## Data
◇ ◇ ◇ ◇

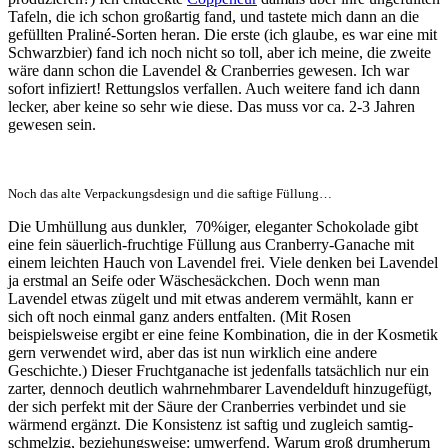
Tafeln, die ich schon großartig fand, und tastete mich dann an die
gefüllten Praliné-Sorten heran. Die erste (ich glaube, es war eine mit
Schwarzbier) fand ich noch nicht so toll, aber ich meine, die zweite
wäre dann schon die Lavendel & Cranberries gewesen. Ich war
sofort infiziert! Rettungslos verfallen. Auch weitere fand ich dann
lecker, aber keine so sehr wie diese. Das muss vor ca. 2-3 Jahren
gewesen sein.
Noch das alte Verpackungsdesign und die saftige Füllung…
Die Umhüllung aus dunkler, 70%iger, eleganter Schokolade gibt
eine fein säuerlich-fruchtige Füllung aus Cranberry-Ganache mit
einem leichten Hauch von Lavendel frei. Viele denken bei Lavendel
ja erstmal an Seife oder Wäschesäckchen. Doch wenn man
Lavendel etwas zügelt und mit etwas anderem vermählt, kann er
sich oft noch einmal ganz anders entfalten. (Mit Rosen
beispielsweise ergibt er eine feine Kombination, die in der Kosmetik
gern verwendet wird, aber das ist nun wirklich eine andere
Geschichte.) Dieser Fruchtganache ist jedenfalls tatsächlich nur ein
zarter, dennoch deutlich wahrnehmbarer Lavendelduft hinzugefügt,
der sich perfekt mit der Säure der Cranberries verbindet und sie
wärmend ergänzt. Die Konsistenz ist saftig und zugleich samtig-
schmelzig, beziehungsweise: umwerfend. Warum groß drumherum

◇ ◇ ◇ ◇

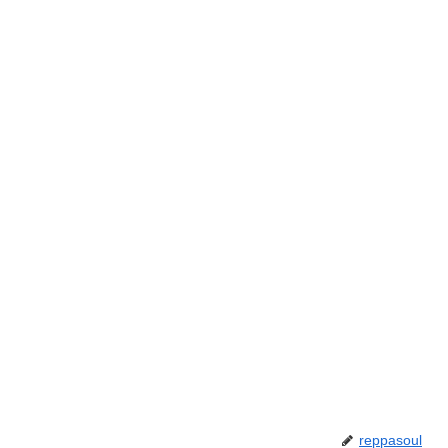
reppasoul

◇ ◇ ◇ ◇

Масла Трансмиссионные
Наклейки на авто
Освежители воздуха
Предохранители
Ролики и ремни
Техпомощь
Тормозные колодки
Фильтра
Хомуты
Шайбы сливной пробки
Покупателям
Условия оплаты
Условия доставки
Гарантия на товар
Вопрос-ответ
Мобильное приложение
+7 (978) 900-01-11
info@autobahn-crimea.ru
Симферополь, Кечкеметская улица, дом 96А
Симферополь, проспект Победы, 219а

◇ ◇ ◇ ◇

## About this exercise
Copy out the listing from the line with "Tafeln, die ich" to the line with "schmelzig, beziehungsweise: umwerfend.", word for word.

## The answer
Tafeln, die ich schon großartig fand, und tastete mich dann an die
gefüllten Praliné-Sorten heran. Die erste (ich glaube, es war eine mit
Schwarzbier) fand ich noch nicht so toll, aber ich meine, die zweite
wäre dann schon die Lavendel & Cranberries gewesen. Ich war
sofort infiziert! Rettungslos verfallen. Auch weitere fand ich dann
lecker, aber keine so sehr wie diese. Das muss vor ca. 2-3 Jahren
gewesen sein.
Noch das alte Verpackungsdesign und die saftige Füllung…
Die Umhüllung aus dunkler, 70%iger, eleganter Schokolade gibt
eine fein säuerlich-fruchtige Füllung aus Cranberry-Ganache mit
einem leichten Hauch von Lavendel frei. Viele denken bei Lavendel
ja erstmal an Seife oder Wäschesäckchen. Doch wenn man
Lavendel etwas zügelt und mit etwas anderem vermählt, kann er
sich oft noch einmal ganz anders entfalten. (Mit Rosen
beispielsweise ergibt er eine feine Kombination, die in der Kosmetik
gern verwendet wird, aber das ist nun wirklich eine andere
Geschichte.) Dieser Fruchtganache ist jedenfalls tatsächlich nur ein
zarter, dennoch deutlich wahrnehmbarer Lavendelduft hinzugefügt,
der sich perfekt mit der Säure der Cranberries verbindet und sie
wärmend ergänzt. Die Konsistenz ist saftig und zugleich samtig-
schmelzig, beziehungsweise: umwerfend. Warum groß drumherum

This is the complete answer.